_Task to carry out_
Rewrite every line of the listing below, substituting "vernacular name" for each "common name" and leaving everything else unchanged.

_Records shown_
● ● ● ● ● ● ●

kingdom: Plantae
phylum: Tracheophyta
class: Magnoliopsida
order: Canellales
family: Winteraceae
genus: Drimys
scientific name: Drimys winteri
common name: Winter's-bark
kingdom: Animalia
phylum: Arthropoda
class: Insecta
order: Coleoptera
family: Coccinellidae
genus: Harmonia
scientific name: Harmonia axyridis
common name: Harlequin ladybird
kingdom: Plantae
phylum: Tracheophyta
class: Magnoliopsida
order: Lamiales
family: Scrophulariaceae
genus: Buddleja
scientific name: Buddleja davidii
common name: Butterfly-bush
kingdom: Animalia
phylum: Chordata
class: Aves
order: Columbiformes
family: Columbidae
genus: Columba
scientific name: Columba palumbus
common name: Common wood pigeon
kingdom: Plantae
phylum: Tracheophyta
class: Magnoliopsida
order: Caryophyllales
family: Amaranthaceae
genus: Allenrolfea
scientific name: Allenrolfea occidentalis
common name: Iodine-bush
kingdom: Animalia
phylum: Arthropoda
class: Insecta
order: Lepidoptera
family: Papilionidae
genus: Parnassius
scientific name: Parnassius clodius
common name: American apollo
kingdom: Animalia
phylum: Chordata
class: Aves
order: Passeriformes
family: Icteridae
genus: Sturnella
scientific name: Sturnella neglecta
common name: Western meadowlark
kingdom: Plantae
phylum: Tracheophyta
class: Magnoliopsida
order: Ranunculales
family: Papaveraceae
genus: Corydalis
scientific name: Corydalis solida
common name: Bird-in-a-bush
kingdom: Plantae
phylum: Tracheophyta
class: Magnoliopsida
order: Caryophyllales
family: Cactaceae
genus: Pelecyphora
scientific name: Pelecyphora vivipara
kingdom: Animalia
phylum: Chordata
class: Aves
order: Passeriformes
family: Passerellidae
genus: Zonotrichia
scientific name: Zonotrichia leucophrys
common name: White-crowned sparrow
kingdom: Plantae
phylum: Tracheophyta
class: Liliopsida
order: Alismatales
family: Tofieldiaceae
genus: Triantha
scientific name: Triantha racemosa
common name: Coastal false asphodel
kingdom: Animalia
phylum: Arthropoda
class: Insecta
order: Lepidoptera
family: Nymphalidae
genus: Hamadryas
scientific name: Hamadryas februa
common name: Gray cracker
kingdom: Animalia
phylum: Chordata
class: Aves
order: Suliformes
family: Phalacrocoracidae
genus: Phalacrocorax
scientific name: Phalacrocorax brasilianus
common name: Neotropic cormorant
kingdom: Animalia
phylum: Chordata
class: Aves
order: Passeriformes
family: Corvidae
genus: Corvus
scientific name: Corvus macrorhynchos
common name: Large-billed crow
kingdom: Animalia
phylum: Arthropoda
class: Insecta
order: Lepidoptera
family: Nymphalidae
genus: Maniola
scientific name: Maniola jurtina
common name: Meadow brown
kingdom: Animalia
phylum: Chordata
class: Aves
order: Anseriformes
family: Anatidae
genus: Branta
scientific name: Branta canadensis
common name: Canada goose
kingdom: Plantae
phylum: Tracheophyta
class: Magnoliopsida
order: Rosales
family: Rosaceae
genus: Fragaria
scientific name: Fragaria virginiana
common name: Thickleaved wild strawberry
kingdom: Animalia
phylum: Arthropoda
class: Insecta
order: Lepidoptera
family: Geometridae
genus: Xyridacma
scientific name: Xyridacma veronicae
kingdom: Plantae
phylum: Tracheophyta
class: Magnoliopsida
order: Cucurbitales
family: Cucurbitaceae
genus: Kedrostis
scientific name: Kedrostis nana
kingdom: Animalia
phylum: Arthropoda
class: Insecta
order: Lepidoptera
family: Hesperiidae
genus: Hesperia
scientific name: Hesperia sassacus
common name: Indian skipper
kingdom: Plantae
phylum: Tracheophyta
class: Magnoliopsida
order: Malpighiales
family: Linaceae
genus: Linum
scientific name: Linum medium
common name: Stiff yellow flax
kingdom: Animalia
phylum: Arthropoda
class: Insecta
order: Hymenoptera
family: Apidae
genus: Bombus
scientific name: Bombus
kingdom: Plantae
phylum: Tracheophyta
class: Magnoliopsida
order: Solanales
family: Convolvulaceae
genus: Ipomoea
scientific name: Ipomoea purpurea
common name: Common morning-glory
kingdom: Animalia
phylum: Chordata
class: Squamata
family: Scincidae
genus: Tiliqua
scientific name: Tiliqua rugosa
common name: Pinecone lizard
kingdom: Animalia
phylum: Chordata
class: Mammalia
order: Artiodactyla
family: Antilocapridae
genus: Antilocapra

● ● ● ● ● ● ●

_Written solution_
kingdom: Plantae
phylum: Tracheophyta
class: Magnoliopsida
order: Canellales
family: Winteraceae
genus: Drimys
scientific name: Drimys winteri
vernacular name: Winter's-bark
kingdom: Animalia
phylum: Arthropoda
class: Insecta
order: Coleoptera
family: Coccinellidae
genus: Harmonia
scientific name: Harmonia axyridis
vernacular name: Harlequin ladybird
kingdom: Plantae
phylum: Tracheophyta
class: Magnoliopsida
order: Lamiales
family: Scrophulariaceae
genus: Buddleja
scientific name: Buddleja davidii
vernacular name: Butterfly-bush
kingdom: Animalia
phylum: Chordata
class: Aves
order: Columbiformes
family: Columbidae
genus: Columba
scientific name: Columba palumbus
vernacular name: Common wood pigeon
kingdom: Plantae
phylum: Tracheophyta
class: Magnoliopsida
order: Caryophyllales
family: Amaranthaceae
genus: Allenrolfea
scientific name: Allenrolfea occidentalis
vernacular name: Iodine-bush
kingdom: Animalia
phylum: Arthropoda
class: Insecta
order: Lepidoptera
family: Papilionidae
genus: Parnassius
scientific name: Parnassius clodius
vernacular name: American apollo
kingdom: Animalia
phylum: Chordata
class: Aves
order: Passeriformes
family: Icteridae
genus: Sturnella
scientific name: Sturnella neglecta
vernacular name: Western meadowlark
kingdom: Plantae
phylum: Tracheophyta
class: Magnoliopsida
order: Ranunculales
family: Papaveraceae
genus: Corydalis
scientific name: Corydalis solida
vernacular name: Bird-in-a-bush
kingdom: Plantae
phylum: Tracheophyta
class: Magnoliopsida
order: Caryophyllales
family: Cactaceae
genus: Pelecyphora
scientific name: Pelecyphora vivipara
kingdom: Animalia
phylum: Chordata
class: Aves
order: Passeriformes
family: Passerellidae
genus: Zonotrichia
scientific name: Zonotrichia leucophrys
vernacular name: White-crowned sparrow
kingdom: Plantae
phylum: Tracheophyta
class: Liliopsida
order: Alismatales
family: Tofieldiaceae
genus: Triantha
scientific name: Triantha racemosa
vernacular name: Coastal false asphodel
kingdom: Animalia
phylum: Arthropoda
class: Insecta
order: Lepidoptera
family: Nymphalidae
genus: Hamadryas
scientific name: Hamadryas februa
vernacular name: Gray cracker
kingdom: Animalia
phylum: Chordata
class: Aves
order: Suliformes
family: Phalacrocoracidae
genus: Phalacrocorax
scientific name: Phalacrocorax brasilianus
vernacular name: Neotropic cormorant
kingdom: Animalia
phylum: Chordata
class: Aves
order: Passeriformes
family: Corvidae
genus: Corvus
scientific name: Corvus macrorhynchos
vernacular name: Large-billed crow
kingdom: Animalia
phylum: Arthropoda
class: Insecta
order: Lepidoptera
family: Nymphalidae
genus: Maniola
scientific name: Maniola jurtina
vernacular name: Meadow brown
kingdom: Animalia
phylum: Chordata
class: Aves
order: Anseriformes
family: Anatidae
genus: Branta
scientific name: Branta canadensis
vernacular name: Canada goose
kingdom: Plantae
phylum: Tracheophyta
class: Magnoliopsida
order: Rosales
family: Rosaceae
genus: Fragaria
scientific name: Fragaria virginiana
vernacular name: Thickleaved wild strawberry
kingdom: Animalia
phylum: Arthropoda
class: Insecta
order: Lepidoptera
family: Geometridae
genus: Xyridacma
scientific name: Xyridacma veronicae
kingdom: Plantae
phylum: Tracheophyta
class: Magnoliopsida
order: Cucurbitales
family: Cucurbitaceae
genus: Kedrostis
scientific name: Kedrostis nana
kingdom: Animalia
phylum: Arthropoda
class: Insecta
order: Lepidoptera
family: Hesperiidae
genus: Hesperia
scientific name: Hesperia sassacus
vernacular name: Indian skipper
kingdom: Plantae
phylum: Tracheophyta
class: Magnoliopsida
order: Malpighiales
family: Linaceae
genus: Linum
scientific name: Linum medium
vernacular name: Stiff yellow flax
kingdom: Animalia
phylum: Arthropoda
class: Insecta
order: Hymenoptera
family: Apidae
genus: Bombus
scientific name: Bombus
kingdom: Plantae
phylum: Tracheophyta
class: Magnoliopsida
order: Solanales
family: Convolvulaceae
genus: Ipomoea
scientific name: Ipomoea purpurea
vernacular name: Common morning-glory
kingdom: Animalia
phylum: Chordata
class: Squamata
family: Scincidae
genus: Tiliqua
scientific name: Tiliqua rugosa
vernacular name: Pinecone lizard
kingdom: Animalia
phylum: Chordata
class: Mammalia
order: Artiodactyla
family: Antilocapridae
genus: Antilocapra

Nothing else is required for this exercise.